Secara konsep, defisit anggaran bisa saja baik. Pada perusahaan, defisit anggaran yang kemudian ditutup dengan utang justru bisa menjadi leverage. Bisa menggerakkan perusahaan sehingga mengungkit omzet dan akhirnya meningkatkan laba atas modal sendiri (return on equity). Tentu saja, jika biaya utang lebih rendah daripada penambahan pendapatan dari adanya utang itu.

Konsep tersebut mirip pemikiran kelompok Keynesian. Mereka berpendapat bahwa defisit anggaran berpengaruh baik terhadap perekonomian. Mereka mengasumsikan bahwa pelaku ekonomi mempunyai pandangan jangka pendek (myopic), hubungan antargenerasi tidak erat, serta tidak semua pasar selalu dalam posisi keseimbangan. Contohnya,  ketidakseimbangan terjadi di pasar tenaga kerja. Selain itu, dalam perekonomian selalu terjadi pengangguran.

Menurut kaum Keynesian, defisit anggaran akan meningkatkan pendapatan,  kesejahteraan, dan akhirnya pada konsumsi. Defisit anggaran yang dibiayai dengan utang akan menurunkan pajak saat ini dan meningkatkan pendapatan yang siap dibelanjakan.
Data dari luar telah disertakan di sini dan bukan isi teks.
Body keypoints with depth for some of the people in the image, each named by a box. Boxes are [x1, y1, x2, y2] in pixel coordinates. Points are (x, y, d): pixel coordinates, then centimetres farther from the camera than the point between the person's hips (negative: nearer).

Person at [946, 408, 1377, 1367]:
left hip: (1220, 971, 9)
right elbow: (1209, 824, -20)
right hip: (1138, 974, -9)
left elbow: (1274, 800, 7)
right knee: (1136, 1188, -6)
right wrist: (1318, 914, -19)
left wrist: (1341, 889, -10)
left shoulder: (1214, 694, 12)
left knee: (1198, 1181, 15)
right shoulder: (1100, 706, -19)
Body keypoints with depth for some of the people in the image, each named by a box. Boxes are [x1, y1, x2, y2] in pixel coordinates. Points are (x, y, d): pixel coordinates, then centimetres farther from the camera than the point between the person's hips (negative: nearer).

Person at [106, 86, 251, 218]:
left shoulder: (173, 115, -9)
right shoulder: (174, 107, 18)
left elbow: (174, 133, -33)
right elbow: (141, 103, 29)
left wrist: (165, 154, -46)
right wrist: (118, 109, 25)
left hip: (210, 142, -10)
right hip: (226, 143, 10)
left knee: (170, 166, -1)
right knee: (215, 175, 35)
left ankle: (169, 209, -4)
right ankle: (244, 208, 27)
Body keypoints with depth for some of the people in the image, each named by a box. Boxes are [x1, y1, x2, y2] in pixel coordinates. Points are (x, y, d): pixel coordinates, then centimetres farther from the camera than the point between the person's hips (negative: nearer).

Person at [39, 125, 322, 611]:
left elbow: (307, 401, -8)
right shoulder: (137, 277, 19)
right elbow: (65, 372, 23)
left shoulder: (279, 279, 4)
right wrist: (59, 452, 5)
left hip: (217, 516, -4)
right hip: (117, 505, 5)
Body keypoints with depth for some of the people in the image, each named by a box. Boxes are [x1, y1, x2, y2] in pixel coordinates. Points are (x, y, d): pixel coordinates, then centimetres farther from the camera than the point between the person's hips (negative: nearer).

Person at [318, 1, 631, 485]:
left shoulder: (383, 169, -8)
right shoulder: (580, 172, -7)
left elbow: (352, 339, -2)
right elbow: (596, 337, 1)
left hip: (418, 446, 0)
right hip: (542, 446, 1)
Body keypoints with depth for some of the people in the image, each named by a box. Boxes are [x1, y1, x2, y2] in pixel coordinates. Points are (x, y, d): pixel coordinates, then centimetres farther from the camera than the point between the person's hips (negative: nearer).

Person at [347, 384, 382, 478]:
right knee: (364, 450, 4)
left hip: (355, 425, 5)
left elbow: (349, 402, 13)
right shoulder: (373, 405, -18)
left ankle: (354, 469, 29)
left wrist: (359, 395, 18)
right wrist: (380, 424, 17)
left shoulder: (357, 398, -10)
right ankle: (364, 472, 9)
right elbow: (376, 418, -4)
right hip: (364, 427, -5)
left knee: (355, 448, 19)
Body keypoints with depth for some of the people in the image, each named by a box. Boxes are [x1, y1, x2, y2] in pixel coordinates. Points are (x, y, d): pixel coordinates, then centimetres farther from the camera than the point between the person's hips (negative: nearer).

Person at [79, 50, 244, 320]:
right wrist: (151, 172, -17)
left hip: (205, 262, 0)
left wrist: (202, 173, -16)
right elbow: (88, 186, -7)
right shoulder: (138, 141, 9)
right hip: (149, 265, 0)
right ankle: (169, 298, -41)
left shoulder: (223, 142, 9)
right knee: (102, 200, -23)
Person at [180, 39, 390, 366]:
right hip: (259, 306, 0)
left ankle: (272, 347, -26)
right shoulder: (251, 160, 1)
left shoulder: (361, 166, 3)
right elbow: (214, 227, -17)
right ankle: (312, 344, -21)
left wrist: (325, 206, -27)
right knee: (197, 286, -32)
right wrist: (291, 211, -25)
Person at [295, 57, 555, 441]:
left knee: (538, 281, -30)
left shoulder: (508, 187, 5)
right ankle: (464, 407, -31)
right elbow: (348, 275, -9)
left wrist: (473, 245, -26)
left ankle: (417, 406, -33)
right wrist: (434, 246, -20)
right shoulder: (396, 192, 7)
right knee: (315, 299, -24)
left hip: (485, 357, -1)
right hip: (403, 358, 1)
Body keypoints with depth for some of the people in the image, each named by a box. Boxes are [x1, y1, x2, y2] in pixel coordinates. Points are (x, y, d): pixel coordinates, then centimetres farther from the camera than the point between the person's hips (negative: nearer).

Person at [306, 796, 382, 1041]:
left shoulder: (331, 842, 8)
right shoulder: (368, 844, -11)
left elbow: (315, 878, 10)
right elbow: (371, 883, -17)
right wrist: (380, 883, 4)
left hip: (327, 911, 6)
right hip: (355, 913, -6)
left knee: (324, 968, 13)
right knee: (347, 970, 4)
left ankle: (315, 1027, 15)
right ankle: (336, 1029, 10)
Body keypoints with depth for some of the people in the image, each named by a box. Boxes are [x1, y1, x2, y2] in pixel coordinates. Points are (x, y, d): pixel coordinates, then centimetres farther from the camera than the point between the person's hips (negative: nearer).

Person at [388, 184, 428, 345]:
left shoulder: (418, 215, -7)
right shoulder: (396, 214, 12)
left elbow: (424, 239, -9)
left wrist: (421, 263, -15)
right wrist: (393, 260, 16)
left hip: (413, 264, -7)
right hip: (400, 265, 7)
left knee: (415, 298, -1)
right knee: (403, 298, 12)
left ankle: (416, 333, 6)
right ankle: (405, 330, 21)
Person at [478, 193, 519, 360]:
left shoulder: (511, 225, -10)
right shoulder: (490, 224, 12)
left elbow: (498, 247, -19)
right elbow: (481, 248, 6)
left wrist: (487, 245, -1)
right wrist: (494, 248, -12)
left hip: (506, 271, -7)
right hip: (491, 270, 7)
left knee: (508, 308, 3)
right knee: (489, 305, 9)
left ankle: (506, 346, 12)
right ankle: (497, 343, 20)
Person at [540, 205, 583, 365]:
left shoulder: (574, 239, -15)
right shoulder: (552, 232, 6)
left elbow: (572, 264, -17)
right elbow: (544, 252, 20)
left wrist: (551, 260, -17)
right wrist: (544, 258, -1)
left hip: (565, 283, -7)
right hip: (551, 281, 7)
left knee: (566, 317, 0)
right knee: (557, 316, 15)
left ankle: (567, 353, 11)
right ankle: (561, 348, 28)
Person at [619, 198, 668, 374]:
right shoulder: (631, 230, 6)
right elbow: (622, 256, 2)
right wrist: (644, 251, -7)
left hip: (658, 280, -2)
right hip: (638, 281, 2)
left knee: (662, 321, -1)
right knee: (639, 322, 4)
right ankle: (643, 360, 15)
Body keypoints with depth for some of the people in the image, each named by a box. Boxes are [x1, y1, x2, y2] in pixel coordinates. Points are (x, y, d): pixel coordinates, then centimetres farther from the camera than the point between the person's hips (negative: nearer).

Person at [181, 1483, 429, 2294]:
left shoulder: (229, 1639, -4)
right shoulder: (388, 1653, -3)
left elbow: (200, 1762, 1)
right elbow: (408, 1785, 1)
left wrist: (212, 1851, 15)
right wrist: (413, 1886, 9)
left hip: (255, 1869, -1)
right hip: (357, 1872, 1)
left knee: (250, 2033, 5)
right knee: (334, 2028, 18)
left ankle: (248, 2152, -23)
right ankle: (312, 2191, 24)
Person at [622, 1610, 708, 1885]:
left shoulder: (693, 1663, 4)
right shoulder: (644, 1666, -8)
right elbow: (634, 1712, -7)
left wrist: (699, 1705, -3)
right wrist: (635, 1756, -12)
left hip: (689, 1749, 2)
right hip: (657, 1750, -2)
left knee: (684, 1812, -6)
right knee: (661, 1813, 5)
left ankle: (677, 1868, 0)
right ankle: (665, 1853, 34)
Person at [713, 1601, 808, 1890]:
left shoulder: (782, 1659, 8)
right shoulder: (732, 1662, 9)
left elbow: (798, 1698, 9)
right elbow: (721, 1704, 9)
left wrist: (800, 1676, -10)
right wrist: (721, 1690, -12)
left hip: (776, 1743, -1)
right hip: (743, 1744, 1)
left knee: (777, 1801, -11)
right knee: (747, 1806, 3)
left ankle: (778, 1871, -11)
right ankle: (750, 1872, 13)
Peningkatan pendapatan yang siap dibelanjakan akan meningkatkan konsumsi dan sisi permintaan secara keseluruhan.

Jika perekonomian belum dalam kondisi kesempatan kerja penuh, peningkatan sisi permintaan akan mendorong peningkatan produksi. Pendapatan nasional pun akan meningkat. Pada akhirnya, peningkatan pendapatan nasional akan mendorong perekonomian melalui efek multiplier Keynesian.

Karena defisit anggaran meningkatkan konsumsi dan tingkat pendapatan sekaligus, tingkat tabungan dan akumulasi kapital juga meningkat. Karena itu, secara keseluruhan, defisit anggaran dalam jangka pendek akan menguntungkan perekonomian.

Secara sederhana, utang akan digunakan pemerintah untuk membiayai perekonomian seperti infrastruktur. Peningkatan infrastruktur itu akan merangsang tumbuhnya usaha-usaha baru yang pada akhirnya akan meningkatkan pendapatan pajak. Jika penggunaan utang tersebut tepat pada sektor yang memiliki angka multiplier cukup besar, dampaknya terhadap perekonomian akan besar pula.

Pertumbuhan ekonomi akan meningkatkan pendapatan masyarakat yang pada akhirnya akan meningkatkan konsumsi. Dalam jangka panjang, kondisi seperti itu akan meningkatkan pendapatan pemerintah dari pajak. Baik dari pajak perusahaan, pajak pendapatan orang pribadi, maupun pajak yang dibayar konsumen seperti pajak pertambahan nilai.

Logika seperti itu tentu ada dalam tataran konsep. Dalam tataran praktis, kita sudah merasakan bahwa tingginya utang pemerintah tidak linier dengan kesejahteraan masyarakat. Utang yang saat ini sudah mendekati 40 persen terhadap PDB tak membuat kemiskinan menurun signifikan. 

Kini, akibat pandemi Covid-19, jumlah penduduk miskin diperkirakan mendekati 28 juta. Per Maret 2021, jumlahnya mencapai 27,54 juta atau mencapai tingkat kemiskinan 10,14 persen. Kenaikan penduduk miskin mendekati angka 1,5 juta orang (BPS, 2021).

Dengan fakta seperti itu, Pemkot Surabaya harus berhati-hati menerapkan konsep defisit anggaran. Jika salah mengelola, yang terjadi justru kesulitan keuangan di masa depan. Apalagi jika sisa lebih pembiayaan anggaran (silpa) tidak bisa diharapkan lagi karena kondisi sudah mendekati normal atau new normal.